The Justice Department is launching a formal antitrust review of the nation’s biggest tech companies, raising the stakes for Silicon Valley after weeks of anticipation in Washington.
The review appears wide-ranging and could cover conduct from numerous firms. Policymakers in Washington have increasingly focused on complaints of anti-competitive behavior concerning Amazon, Apple, Facebook and Google; while those companies were not named by the Justice Department on Tuesday, the agency indicated it will look into areas where those companies are dominant players.
“The Department’s review will consider the widespread concerns that consumers, businesses, and entrepreneurs have expressed about search, social media, and some retail services online,” the DOJ said in a press release Tuesday afternoon. “The Department’s Antitrust Division is conferring with and seeking information from the public, including industry participants who have direct insight into competition in online platforms, as well as others.”

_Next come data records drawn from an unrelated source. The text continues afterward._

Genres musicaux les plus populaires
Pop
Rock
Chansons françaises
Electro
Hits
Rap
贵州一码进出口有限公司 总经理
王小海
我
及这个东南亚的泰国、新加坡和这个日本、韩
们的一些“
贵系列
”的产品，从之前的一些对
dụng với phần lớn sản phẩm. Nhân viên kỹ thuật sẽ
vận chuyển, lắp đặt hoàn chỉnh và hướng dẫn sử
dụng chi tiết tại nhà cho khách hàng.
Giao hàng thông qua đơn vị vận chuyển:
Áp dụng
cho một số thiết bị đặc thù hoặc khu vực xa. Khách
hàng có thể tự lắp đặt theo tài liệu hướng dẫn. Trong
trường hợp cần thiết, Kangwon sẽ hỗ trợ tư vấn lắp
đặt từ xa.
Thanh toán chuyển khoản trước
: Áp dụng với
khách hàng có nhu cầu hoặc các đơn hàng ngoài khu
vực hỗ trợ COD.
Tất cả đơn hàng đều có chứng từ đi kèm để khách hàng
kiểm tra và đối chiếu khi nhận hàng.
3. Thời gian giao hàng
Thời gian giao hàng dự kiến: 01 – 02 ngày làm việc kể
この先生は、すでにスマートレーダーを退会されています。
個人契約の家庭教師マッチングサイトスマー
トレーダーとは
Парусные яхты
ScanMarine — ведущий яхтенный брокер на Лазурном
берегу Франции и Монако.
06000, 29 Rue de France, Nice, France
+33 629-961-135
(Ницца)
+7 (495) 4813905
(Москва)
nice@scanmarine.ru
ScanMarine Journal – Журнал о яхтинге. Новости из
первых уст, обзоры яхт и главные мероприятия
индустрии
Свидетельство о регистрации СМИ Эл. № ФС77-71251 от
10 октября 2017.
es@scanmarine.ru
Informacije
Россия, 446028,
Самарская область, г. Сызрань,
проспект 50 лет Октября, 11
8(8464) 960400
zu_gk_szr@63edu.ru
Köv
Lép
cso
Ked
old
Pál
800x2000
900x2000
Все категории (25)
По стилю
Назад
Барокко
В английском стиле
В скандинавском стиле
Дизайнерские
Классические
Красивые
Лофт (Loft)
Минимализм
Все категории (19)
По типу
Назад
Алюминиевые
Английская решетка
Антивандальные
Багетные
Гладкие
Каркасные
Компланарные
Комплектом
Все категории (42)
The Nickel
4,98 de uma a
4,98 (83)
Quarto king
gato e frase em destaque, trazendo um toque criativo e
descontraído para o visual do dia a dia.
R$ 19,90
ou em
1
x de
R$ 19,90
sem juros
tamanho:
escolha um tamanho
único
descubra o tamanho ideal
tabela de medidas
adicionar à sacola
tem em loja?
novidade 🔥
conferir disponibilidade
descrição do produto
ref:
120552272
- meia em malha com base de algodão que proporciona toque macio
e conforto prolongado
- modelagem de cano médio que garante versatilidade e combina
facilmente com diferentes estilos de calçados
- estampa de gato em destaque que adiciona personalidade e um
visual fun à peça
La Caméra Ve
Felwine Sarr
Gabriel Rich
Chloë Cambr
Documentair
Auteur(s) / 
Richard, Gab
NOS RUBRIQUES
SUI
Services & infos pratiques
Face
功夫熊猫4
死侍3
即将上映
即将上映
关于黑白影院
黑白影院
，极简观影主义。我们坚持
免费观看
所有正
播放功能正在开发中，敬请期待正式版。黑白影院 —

The DOJ and the Federal Trade Commission had previously negotiated to divide up oversight jurisdiction over the tech industry, with Justice assuming responsibility for Google. But the new, broader probe is separate from a potential Google-specific investigation, according to the Wall Street Journal, which was the first to report the review.
Amazon and Apple didn’t immediately respond to requests for comment. Facebook declined to comment, and Google also declined to comment but referred CNN to testimony company executives delivered before Congress last week.
“Depending on the facts that are developed during this inquiry, the DOJ could eventually open a more focused investigation that seeks to address the business practices of specific companies,” said Juan A. Arteaga, who served as a deputy assistant attorney general in the DOJ’s antitrust division under the Obama Administration.
In conducting its initial inquiry, the DOJ will likely review documents provided by the companies whose practices are being reviewed and speak with their employees, as well as obtain information from market participants such as the companies’ customers and competitors, according to Arteaga.
The DOJ announcement follows a week of congressional hearings that were bruising for the tech industry. Lawmakers slammed Facebook over its attempts to enter the financial services industry with a new digital currency, Libra. Amazon faced tough questions over its relationship to third-party sellers on its own platform, and Google over fake listings on Google Maps.
Rep. David Cicilline, a New Jersey Democrat who heads the House Judiciary Committee’s antitrust panel, on Tuesday sharply criticizedthe three companies in letters to their executives, accusing the companies of providing “evasive” testimony and demanding they provide further answers. Ciciline is leading what he has described as a “top-to-bottom” investigation into the tech platforms.
The DOJ announcement also comes as Facebook braces for a multi-billion-dollar fine from the Federal Trade Commission that was spurred by an investigation into numerous privacy mishaps by the social media giant during and after the 2016 election.
News of the review drew swift praise from vocal critics of the tech industry. Sen. Mark Warner (D-Va.), who has introduced various bills to rein in the tech industry, said in a statement it is important that regulators ensure markets function properly, “particularly when a firm controls an entire ecosystem on which innovation and communications depend.”
But Warner also cautioned that the review should take place free from “outside political considerations” — a nod to high-profile conservatives who have alleged, without systemic evidence, that large tech companies’ platforms are biased against right-wing viewpoints. On the heels of those claims, President Trump has called for a lawsuit targeting Google and Facebook.
“We should be suing Google and Facebook and all that, which perhaps we will,” Trump told Fox Business in an interview last month.
Researchers who have studied the issue say they have not found support for claims of anti-conservative bias.
The announcement also signals that a deeper look at the tech industry has the backing of Attorney General William Barr, who has voiced concerns about Silicon Valley.
“I don’t think big is necessarily bad, but I think a lot of people wonder how such huge behemoths that now exist in Silicon Valley have taken shape under the nose of the antitrust enforcers,” Barr said during his confirmation hearing. “And you know, you can win that place in the marketplace without violating the antitrust laws, but I want to find out more about that dynamic.”
The review in some ways also raises the stakes for the government, said Gene Kimmelman, a former DOJ antitrust official.
“Whether it ends up being an antitrust investigation or not, the public is going to expect that the government is now really taking charge of everything people are worried about. … If we don’t get antitrust action, I think there’ll be increased pressure for doing something else,” he said, referring to additional regulation.
Despite the widening challenges facing tech companies in Washington, analysts said the long-term risk for the big players remains unclear.
“We ultimately believe this is more noise vs. the start of broader structural changes across the tech food chain and will likely result in business model tweaks and potential DOJ/ FTC fines in a worst case scenario rather than forced breakups of the underlying businesses,” according to a research note sent to investors Tuesday by the market research firm Wedbush Securities.